Din ile Dünya Arasında Denge
(Dinin Rehberliğinde Dünyada Huzur)
Din Nedir?
Din akıl sahibi insanları kendi tercihleriyle bizzat hayırlı olan şeylere götüren ilâhî bir kanundur. Dinin sahibi Allah’tır. (Zümer,39/11)
İslam dininin üç temel hususu vardır:
1. İslam, son dindir. (Âl-i İmran,3/19) , (Mâide,5/3)
2. İslam dininin değişmeyen esasları vardır.
- İtikatla ilgili esaslar: Âmentü esasları bir bütündür ve değişmez.
- Amel ile ilgili esaslar: Namaz, oruç ve hac gibi ibadetlerin temel rükünleri değişmez.
- Ahlak ile ilgili esaslar: Bütün peygamberlerin insanlığa getirdiği ortak ahlaki değerler vardır (Âl-i İmran,3/64), (En’âm,6/151).
3. İslam evrensel bir dindir. (A’râf, 7/158), (Sebe’, 34/28) , (Enbiyâ, 21/107)
İnsanı, Dünyayı ve İçindekileri Tanımlamak
İnsan, eşref-i mahlûkattır (İsra,17/70). Dünya insanın emrine verilmiştir (Câsiye,45/13). Dünya kelimesi Kur’an’da, hadislerle ve diğer kaynaklarda insanın ölümden önceki hayatını, bu hayat boyunca yararlandığı dünya nimetlerini ifade eder. Bizim varlığımızı sürdürdüğümüz, nafakamızı temin ettiğimiz ve mülkiyet elde ettiğimiz mekândır. Dünya fanidir, sonludur (Yunus,10/24). Bu dünyada var olan her şey Allah’a aittir. Kur'an-ı Kerim şöyle haber vermektedir: “ Göklerde ve yerde ne varsa hepsi Allah’ındır ve Allah her şeyi kuşatmaktadır. “ (Nisâ,4/126). Biz, bizde var olanların emanetçisiyiz.

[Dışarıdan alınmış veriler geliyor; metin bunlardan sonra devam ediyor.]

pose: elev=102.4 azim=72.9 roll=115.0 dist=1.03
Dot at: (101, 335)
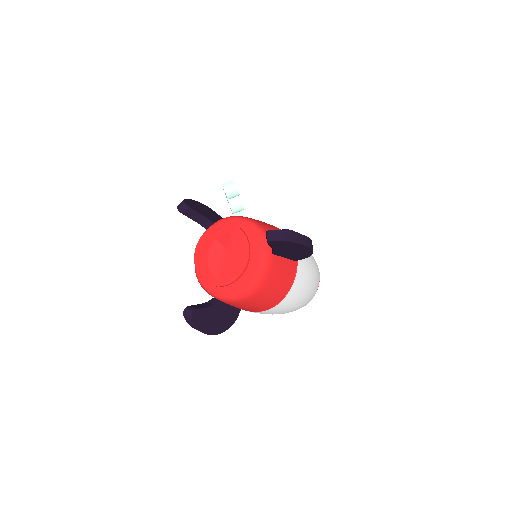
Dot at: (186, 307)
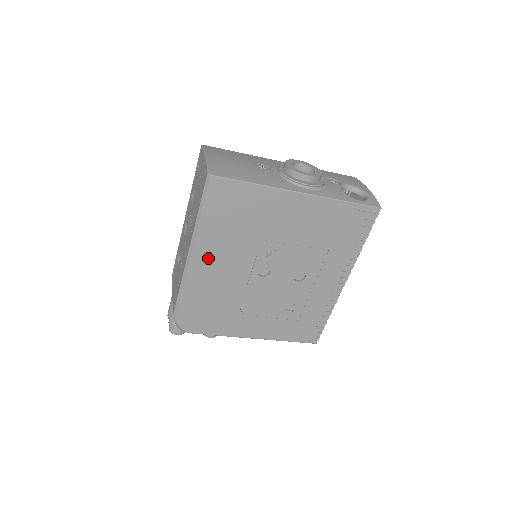
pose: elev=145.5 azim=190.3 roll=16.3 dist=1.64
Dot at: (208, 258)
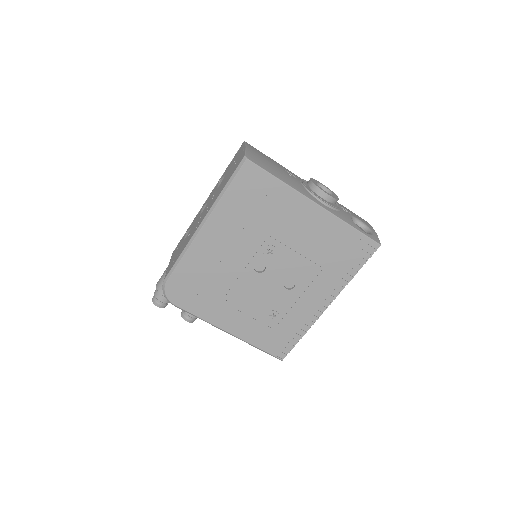
Dot at: (216, 235)
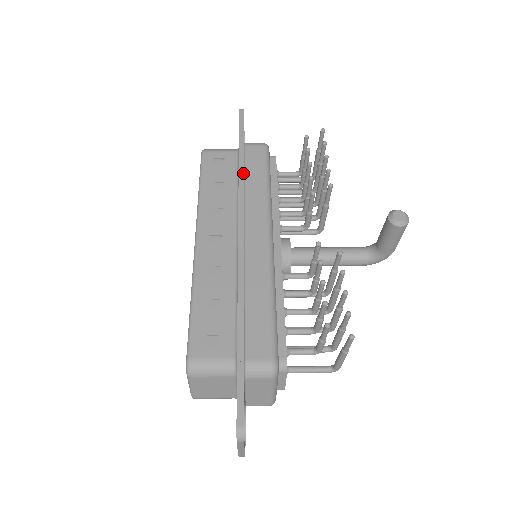
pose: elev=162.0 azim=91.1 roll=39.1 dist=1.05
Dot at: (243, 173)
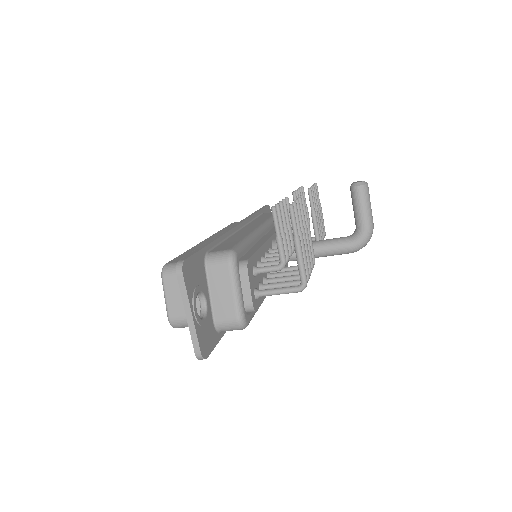
Dot at: (253, 214)
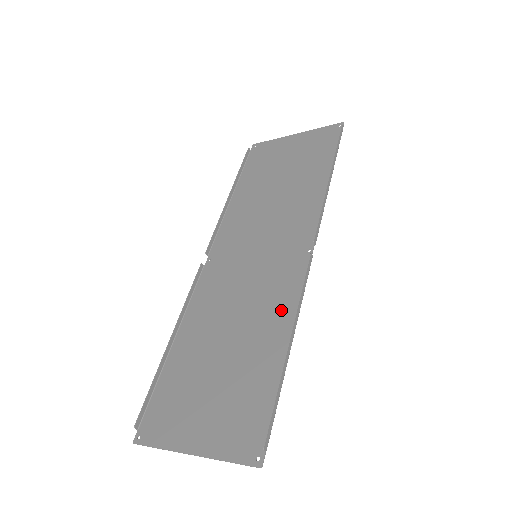
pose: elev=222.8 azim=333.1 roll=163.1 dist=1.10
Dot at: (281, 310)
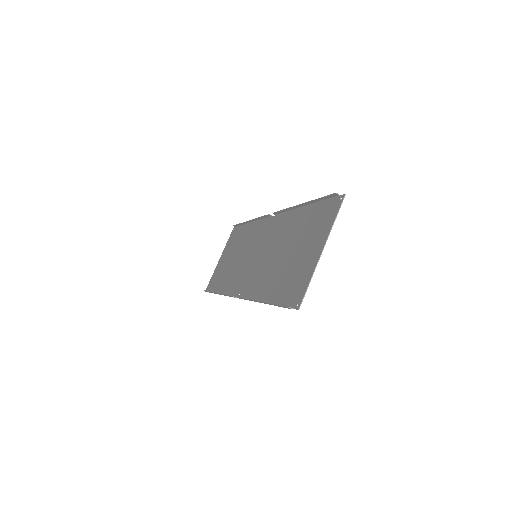
Dot at: (287, 222)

Dünyadaki Varlıklar İnsana Emanettir
İnsanoğlu dünyaya çıplak gelir ve bir kefen ile gider. Allah korusun bazen kefen imkânı bile bulamaz. Yeryüzünde ne varsa hepsi kendisine emanettir. Elde ettiği ne var ise bunlar kendisinde geçici olan nimetlerdir (Mü’min,40/39). Kur'an-ı Kerim’in ifadesiyle bir oyuncak ve eğlencedir( Ankebût,29/64) Dünyada insanoğlu tek başına değildir. Yeryüzündeki nimetler kendi emrine verilmiştir. Şöyle buyrulmuştur: “Ayrıca O, göklerde ve yerde ne varsa hepsini kendinden bir lütuf olarak emrinize vermiştir. Bütün bunlarda düşünenler için işaretler vardır.“ (Câsiye,45/13)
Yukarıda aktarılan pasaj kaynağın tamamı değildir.